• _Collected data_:

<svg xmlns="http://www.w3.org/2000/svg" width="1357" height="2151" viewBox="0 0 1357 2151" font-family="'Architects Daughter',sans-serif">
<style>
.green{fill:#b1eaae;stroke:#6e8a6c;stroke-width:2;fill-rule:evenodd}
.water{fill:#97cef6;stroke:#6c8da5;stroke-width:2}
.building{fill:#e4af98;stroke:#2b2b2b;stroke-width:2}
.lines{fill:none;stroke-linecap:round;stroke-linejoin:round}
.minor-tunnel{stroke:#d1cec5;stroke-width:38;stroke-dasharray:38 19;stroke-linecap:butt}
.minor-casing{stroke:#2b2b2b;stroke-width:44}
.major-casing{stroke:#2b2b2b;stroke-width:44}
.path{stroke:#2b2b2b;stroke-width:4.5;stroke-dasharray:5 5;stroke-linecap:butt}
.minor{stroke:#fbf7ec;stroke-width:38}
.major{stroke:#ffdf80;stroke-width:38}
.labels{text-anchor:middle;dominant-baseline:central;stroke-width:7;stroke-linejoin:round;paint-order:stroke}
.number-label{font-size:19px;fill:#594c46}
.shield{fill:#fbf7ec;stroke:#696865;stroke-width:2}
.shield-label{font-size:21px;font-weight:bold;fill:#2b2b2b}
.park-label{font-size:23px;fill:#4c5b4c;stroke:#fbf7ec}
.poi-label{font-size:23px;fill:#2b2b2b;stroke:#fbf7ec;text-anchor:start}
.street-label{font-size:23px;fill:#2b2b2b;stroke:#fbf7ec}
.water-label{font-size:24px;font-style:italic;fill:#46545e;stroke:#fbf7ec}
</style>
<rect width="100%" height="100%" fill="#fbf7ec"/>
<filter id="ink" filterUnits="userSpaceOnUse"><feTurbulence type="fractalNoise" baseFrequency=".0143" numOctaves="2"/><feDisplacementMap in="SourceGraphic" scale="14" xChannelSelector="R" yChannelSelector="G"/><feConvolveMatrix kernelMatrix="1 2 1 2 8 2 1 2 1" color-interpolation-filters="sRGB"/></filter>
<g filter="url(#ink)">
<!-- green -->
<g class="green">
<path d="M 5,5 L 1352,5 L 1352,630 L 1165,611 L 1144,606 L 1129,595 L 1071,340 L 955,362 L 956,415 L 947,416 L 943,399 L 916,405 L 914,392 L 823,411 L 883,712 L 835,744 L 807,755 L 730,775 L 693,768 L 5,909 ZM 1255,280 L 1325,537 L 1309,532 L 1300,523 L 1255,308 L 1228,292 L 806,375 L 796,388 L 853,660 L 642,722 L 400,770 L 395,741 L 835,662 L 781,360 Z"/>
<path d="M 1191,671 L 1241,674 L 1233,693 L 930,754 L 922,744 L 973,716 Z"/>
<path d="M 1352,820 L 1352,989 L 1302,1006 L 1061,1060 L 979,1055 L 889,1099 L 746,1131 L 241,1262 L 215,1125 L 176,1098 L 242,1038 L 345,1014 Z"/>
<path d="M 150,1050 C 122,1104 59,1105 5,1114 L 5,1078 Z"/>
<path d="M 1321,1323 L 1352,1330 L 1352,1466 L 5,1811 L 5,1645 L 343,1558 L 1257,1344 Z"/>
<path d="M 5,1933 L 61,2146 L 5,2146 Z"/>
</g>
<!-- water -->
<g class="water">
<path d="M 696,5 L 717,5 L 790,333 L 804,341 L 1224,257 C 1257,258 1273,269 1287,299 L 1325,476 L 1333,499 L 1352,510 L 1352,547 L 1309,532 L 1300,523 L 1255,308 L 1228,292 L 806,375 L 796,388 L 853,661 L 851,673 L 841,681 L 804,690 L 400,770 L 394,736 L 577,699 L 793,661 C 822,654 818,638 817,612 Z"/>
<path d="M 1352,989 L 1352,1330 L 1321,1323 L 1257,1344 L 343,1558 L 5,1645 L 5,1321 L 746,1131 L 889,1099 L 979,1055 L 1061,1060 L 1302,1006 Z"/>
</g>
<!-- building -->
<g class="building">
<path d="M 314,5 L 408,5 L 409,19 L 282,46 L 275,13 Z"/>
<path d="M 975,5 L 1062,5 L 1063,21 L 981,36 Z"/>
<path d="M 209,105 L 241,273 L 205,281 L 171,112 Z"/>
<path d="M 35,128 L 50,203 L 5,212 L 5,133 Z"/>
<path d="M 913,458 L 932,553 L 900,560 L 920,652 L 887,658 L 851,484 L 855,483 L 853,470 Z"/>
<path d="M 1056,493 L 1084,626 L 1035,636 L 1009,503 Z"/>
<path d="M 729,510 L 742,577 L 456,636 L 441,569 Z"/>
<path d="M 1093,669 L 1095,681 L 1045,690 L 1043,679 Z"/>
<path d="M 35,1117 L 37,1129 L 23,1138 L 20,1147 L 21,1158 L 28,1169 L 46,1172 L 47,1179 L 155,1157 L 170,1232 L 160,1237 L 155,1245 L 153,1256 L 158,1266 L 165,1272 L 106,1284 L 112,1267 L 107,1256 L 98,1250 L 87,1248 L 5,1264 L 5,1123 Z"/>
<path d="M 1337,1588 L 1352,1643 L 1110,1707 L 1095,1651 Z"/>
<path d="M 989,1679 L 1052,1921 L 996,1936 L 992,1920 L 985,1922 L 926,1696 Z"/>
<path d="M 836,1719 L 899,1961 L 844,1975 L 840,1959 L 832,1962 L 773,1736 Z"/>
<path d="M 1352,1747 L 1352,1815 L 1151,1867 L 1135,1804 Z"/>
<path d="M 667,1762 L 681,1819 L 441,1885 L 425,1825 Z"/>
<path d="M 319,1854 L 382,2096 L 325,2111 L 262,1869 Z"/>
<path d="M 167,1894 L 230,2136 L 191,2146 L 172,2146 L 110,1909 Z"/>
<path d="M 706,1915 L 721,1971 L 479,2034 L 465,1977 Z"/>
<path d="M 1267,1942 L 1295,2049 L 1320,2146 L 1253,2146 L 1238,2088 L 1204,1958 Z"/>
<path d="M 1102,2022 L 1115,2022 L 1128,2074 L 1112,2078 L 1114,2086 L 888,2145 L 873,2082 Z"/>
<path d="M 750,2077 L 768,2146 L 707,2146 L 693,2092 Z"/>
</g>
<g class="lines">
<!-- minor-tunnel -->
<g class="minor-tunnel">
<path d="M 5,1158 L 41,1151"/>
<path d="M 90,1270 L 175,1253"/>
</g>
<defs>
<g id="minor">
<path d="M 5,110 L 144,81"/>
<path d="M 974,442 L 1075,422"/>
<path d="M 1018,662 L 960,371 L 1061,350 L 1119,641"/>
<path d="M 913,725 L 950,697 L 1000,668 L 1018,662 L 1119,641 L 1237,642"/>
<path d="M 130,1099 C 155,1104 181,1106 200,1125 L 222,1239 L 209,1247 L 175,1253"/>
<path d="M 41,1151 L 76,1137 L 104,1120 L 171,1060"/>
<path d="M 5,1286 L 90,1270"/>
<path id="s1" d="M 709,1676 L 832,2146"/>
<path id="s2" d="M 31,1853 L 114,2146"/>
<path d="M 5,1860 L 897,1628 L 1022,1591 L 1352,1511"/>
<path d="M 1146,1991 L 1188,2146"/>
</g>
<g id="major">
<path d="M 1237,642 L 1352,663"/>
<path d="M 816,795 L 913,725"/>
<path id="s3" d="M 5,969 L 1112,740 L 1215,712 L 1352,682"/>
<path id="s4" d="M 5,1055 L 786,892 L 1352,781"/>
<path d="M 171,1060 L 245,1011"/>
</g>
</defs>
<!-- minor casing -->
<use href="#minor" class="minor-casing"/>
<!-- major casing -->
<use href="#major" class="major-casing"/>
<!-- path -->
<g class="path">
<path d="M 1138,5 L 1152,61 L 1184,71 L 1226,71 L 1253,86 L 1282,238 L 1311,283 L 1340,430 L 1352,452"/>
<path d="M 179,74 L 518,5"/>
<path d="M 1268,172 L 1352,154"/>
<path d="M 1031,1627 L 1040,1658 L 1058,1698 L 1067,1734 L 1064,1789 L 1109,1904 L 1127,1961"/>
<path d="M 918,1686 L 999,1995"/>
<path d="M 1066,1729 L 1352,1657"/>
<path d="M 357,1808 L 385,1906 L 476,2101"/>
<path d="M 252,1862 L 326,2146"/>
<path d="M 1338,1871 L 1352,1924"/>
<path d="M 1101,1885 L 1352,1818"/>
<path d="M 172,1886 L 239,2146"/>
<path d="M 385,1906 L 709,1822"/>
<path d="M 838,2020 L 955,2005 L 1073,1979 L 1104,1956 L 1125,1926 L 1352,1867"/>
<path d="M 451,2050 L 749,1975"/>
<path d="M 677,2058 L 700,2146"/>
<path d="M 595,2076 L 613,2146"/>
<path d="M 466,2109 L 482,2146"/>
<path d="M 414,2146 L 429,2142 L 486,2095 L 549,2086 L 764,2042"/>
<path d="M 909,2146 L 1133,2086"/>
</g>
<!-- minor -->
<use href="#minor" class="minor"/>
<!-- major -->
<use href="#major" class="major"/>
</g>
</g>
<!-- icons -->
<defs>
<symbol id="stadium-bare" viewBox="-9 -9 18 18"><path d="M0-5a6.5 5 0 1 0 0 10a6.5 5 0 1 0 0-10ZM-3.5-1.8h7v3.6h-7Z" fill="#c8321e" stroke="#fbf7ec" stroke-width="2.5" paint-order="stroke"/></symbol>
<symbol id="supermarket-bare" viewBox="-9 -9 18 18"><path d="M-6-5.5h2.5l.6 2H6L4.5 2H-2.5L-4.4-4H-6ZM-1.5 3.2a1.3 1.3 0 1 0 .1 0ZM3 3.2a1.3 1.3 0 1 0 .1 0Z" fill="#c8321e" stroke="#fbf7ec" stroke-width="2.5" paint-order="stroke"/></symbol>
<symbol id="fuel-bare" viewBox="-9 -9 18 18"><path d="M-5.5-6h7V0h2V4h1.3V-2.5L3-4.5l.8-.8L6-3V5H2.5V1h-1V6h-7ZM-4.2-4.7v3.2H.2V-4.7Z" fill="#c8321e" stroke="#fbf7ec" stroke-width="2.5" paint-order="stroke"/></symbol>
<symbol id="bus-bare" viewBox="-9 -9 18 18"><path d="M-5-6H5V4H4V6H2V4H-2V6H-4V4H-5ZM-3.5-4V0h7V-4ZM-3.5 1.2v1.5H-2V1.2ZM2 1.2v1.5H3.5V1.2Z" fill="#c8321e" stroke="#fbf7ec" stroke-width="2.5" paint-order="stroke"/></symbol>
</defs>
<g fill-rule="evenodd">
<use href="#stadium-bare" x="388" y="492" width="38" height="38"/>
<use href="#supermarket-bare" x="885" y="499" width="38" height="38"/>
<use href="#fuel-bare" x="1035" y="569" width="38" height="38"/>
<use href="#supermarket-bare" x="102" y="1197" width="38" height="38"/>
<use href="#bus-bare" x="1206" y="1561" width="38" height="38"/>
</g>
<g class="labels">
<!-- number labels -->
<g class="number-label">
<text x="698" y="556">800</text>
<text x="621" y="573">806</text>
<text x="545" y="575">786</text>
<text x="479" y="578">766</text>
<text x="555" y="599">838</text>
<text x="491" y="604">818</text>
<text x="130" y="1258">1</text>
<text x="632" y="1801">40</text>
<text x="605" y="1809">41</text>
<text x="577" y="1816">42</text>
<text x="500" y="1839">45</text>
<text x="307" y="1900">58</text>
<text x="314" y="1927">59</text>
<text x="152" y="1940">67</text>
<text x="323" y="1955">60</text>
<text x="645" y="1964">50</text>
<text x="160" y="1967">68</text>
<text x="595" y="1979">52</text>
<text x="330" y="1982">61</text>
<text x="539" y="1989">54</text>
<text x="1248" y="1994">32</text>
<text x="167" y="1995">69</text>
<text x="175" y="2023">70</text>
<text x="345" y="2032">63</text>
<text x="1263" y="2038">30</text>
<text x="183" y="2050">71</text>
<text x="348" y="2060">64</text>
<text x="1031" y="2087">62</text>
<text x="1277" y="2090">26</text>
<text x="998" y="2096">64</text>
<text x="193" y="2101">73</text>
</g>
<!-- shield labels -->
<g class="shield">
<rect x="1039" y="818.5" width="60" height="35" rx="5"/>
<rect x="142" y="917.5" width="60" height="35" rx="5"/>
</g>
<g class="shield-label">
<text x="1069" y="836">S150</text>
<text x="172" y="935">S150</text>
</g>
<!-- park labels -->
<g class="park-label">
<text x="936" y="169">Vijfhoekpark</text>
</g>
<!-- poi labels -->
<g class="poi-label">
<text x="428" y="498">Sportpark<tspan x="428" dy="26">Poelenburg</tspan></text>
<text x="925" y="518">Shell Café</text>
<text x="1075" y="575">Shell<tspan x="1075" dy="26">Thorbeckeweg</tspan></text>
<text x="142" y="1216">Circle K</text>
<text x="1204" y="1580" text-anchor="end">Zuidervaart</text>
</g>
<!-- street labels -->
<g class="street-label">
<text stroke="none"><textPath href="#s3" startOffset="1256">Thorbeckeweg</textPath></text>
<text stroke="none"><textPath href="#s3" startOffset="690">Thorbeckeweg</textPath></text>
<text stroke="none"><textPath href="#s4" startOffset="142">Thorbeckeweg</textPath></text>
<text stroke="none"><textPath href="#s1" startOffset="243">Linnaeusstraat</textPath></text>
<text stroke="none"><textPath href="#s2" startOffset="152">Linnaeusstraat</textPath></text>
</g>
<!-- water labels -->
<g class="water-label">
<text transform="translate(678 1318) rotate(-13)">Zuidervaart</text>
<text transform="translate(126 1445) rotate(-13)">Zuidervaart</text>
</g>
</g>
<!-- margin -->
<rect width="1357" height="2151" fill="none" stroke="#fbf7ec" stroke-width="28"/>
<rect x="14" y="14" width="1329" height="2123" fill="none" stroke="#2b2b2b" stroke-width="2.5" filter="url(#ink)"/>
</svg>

• _Task statement_: In the records above, find each line with the string "butt" and list it.

• _Result_:
.minor-tunnel{stroke:#d1cec5;stroke-width:38;stroke-dasharray:38 19;stroke-linecap:butt}
.path{stroke:#2b2b2b;stroke-width:4.5;stroke-dasharray:5 5;stroke-linecap:butt}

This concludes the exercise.